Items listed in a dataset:
- Opening Delimiter -

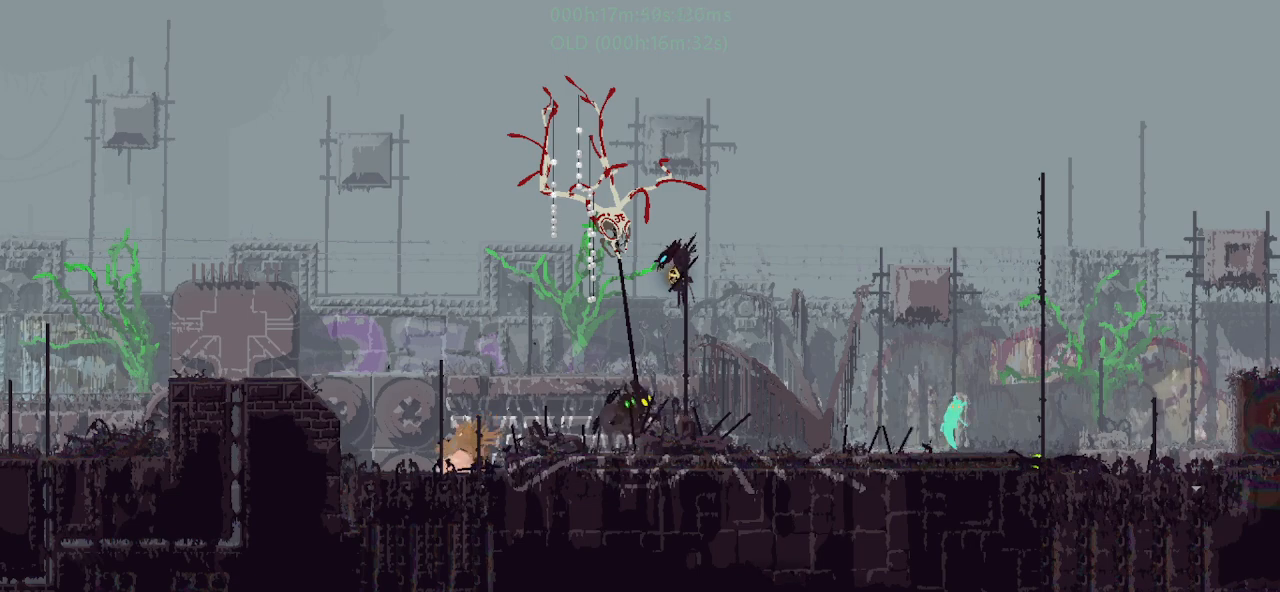
{"keys": ["right"], "events": [[133, "j", "up"]]}
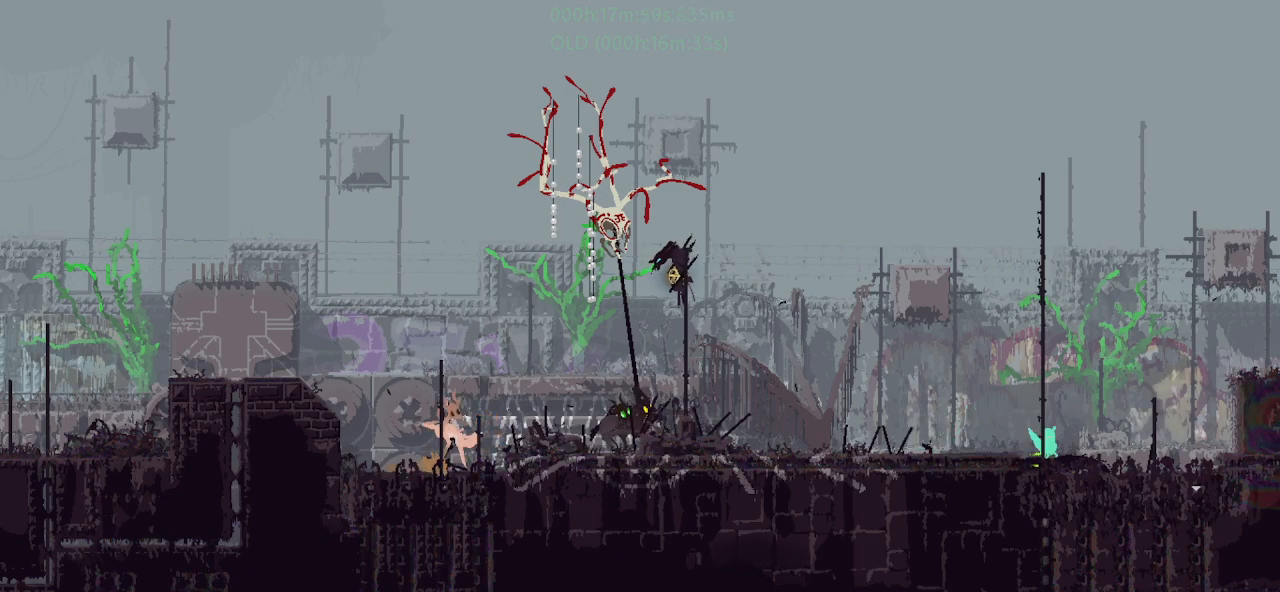
{"keys": ["left"], "events": [[117, "right", "up"], [150, "g", "down"], [217, "g", "up"], [233, "left", "down"], [267, "j", "down"], [500, "j", "up"]]}
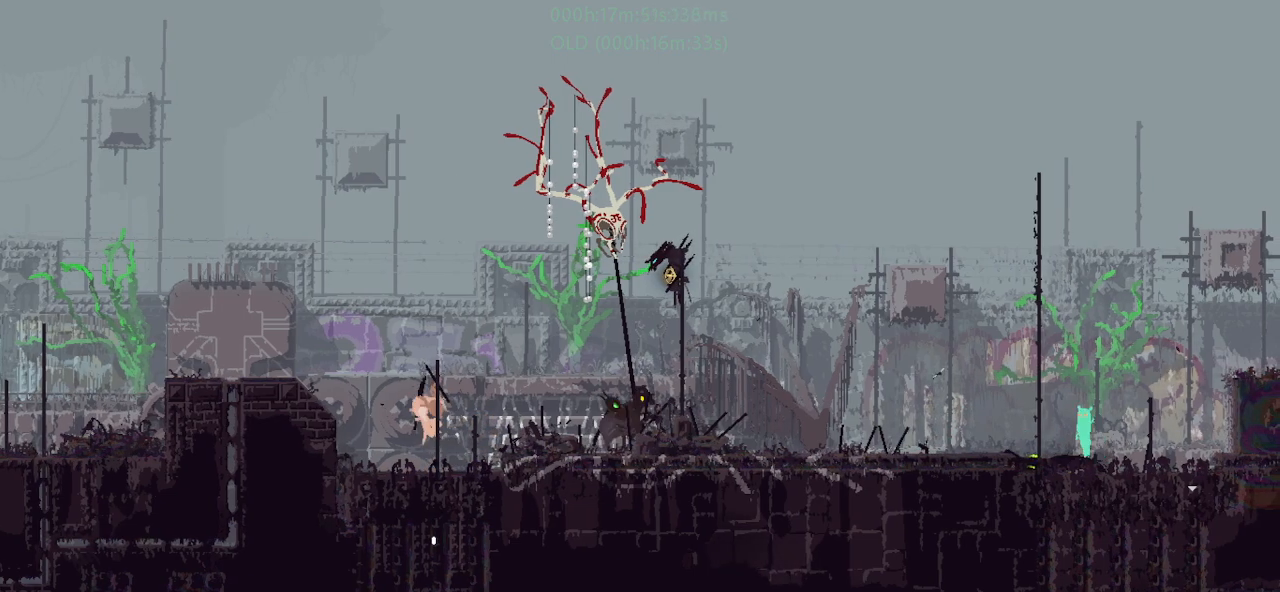
{"keys": [], "events": [[150, "left", "up"], [200, "right", "down"], [417, "right", "up"]]}
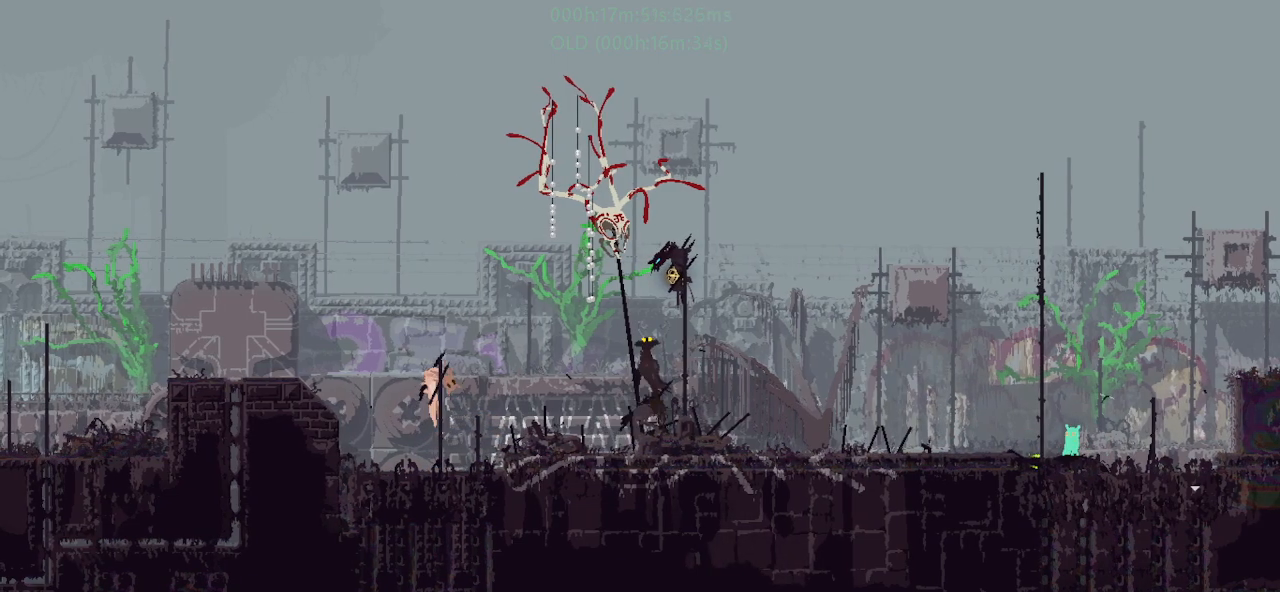
{"keys": ["g"], "events": [[67, "g", "down"], [167, "g", "up"], [300, "left", "down"], [417, "left", "up"], [483, "g", "down"]]}
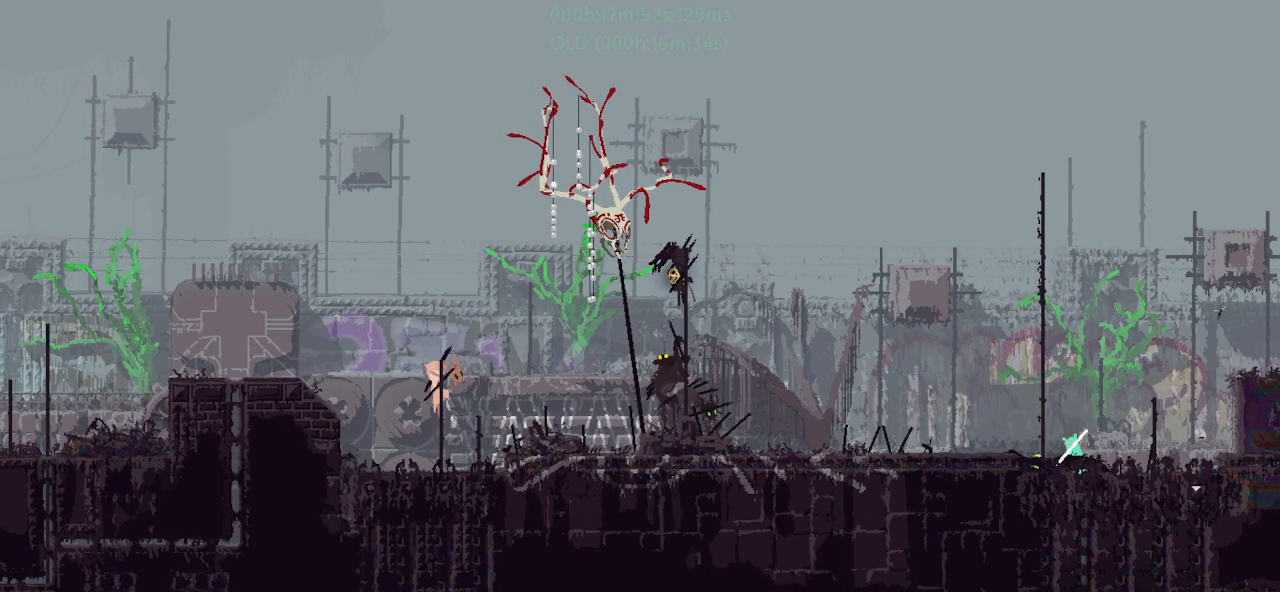
{"keys": ["j", "left"], "events": [[100, "g", "up"], [283, "left", "down"], [300, "j", "down"]]}
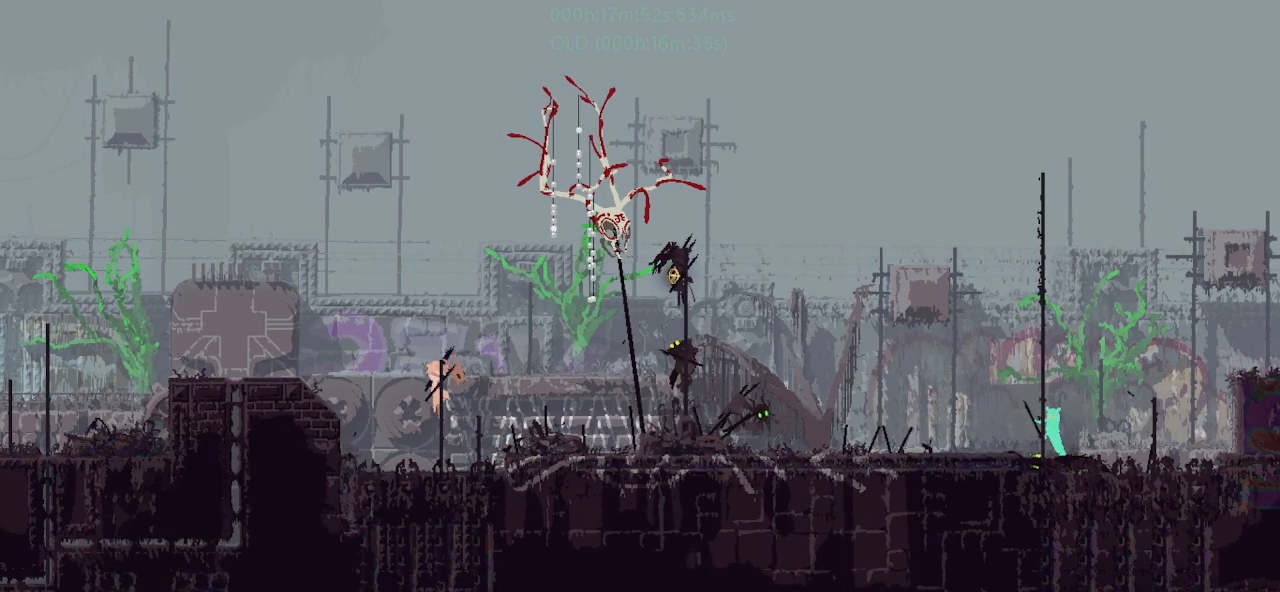
{"keys": ["down"], "events": [[50, "j", "up"], [267, "down", "down"], [317, "left", "up"]]}
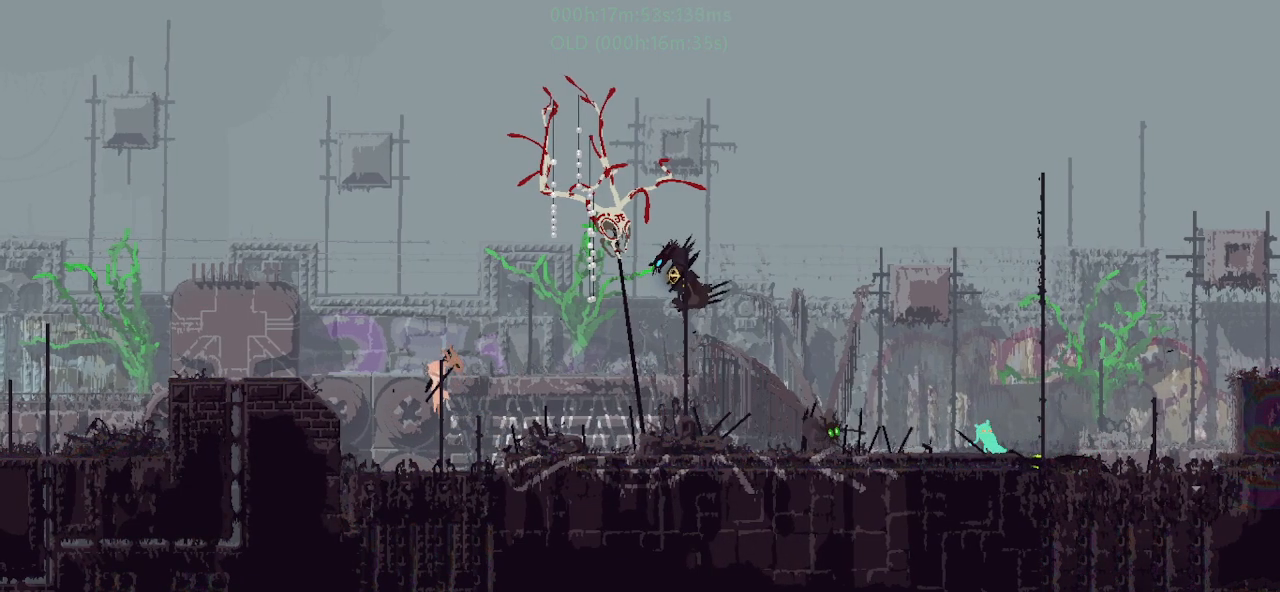
{"keys": ["right"], "events": [[83, "g", "down"], [200, "g", "up"], [200, "right", "down"], [217, "down", "up"], [267, "up", "down"], [300, "j", "down"], [433, "up", "up"], [467, "j", "up"]]}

- Closing Delimiter -

**Instructions to follow**:
Find the lines above holding the word "right" and show them.

**Solution to the exercise**:
{"keys": ["right"], "events": [[133, "j", "up"]]}
{"keys": ["left"], "events": [[117, "right", "up"], [150, "g", "down"], [217, "g", "up"], [233, "left", "down"], [267, "j", "down"], [500, "j", "up"]]}
{"keys": [], "events": [[150, "left", "up"], [200, "right", "down"], [417, "right", "up"]]}
{"keys": ["right"], "events": [[83, "g", "down"], [200, "g", "up"], [200, "right", "down"], [217, "down", "up"], [267, "up", "down"], [300, "j", "down"], [433, "up", "up"], [467, "j", "up"]]}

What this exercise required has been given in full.